In the wide spread media praise for the EPA's recent "Provision and Quality of Drinking Water in Ireland", a dramatic increase in cancer causing chemicals from 4.0% in 2008 to 16.1% in 2009 went entirely unreported in the media.

'Trihalomethanes' [THMs - 'tri-halo-methane'] - which result in increased cancer and other diseases - are a by-product of the use of chlorine to disinfect water with too much organic material - typically the ‘peaty' colour produced by the drainage of bogs.

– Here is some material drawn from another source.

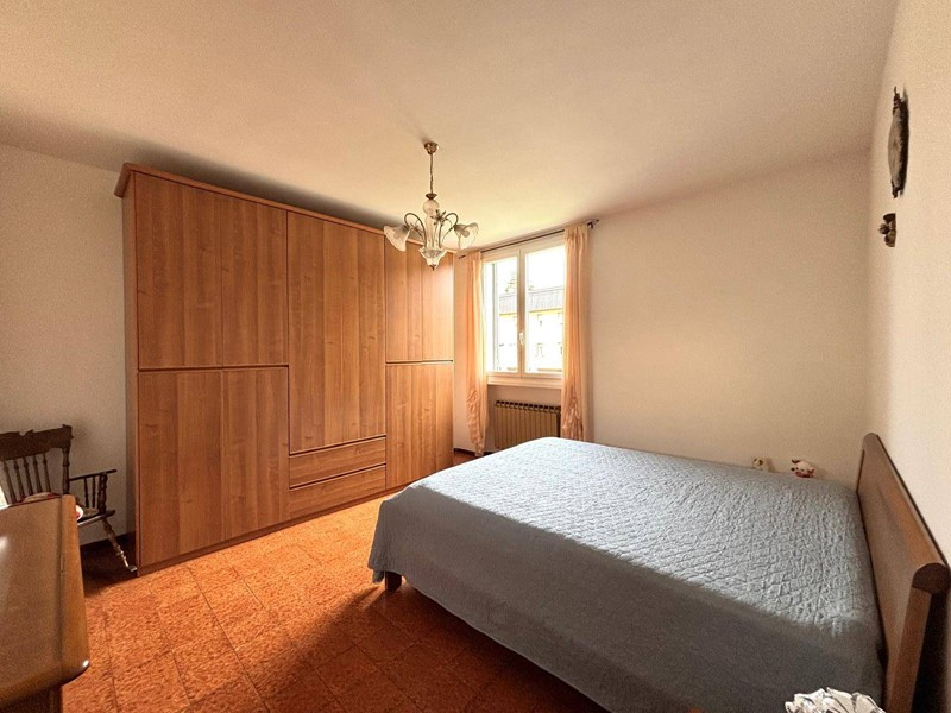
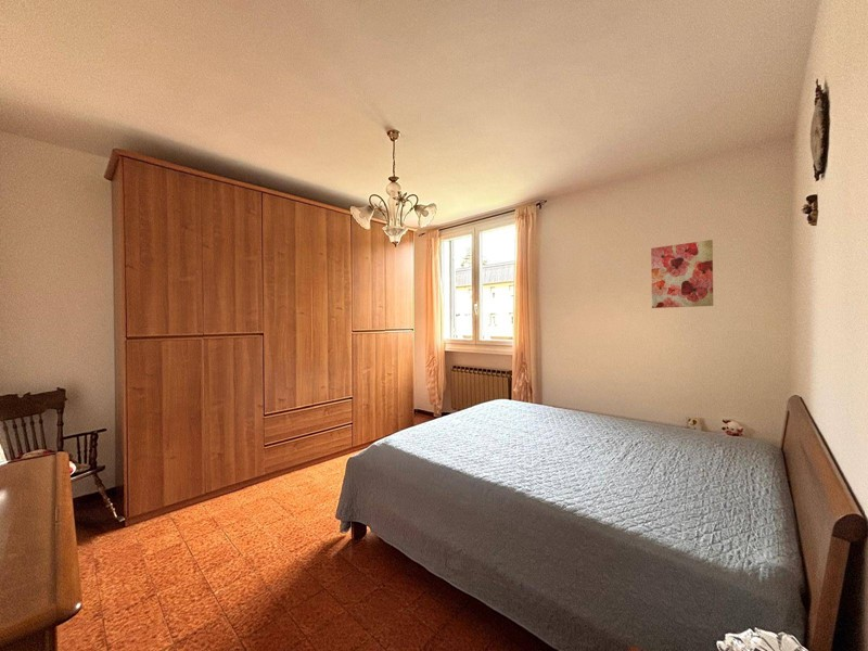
+ wall art [650,239,714,309]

FIE has been campaigning for two years to have the EPA determine the cause of the release of the organic materials - forestry and peat extraction particularly - to enable the polluter pays principle to be brought into use. The EPA flatly refuses to do this research, and the media obliges by refusing to cover the issue. Why does this remind us of cryptosporidium, where it took dramatic outbreaks of illness to force the authorities to address the issue?

The figures for 2009 show that 16 per cent of all water supplies now fail the safe limits set by the World Health Organisation for THMs. For public group water schemes the figure is much higher with 31% of supplies exceeding the WHO limits.

158 supplies failed to comply, but of the 28 Directions issues to Local Authorities to improve water supplies only 4 were for trihalomethanes.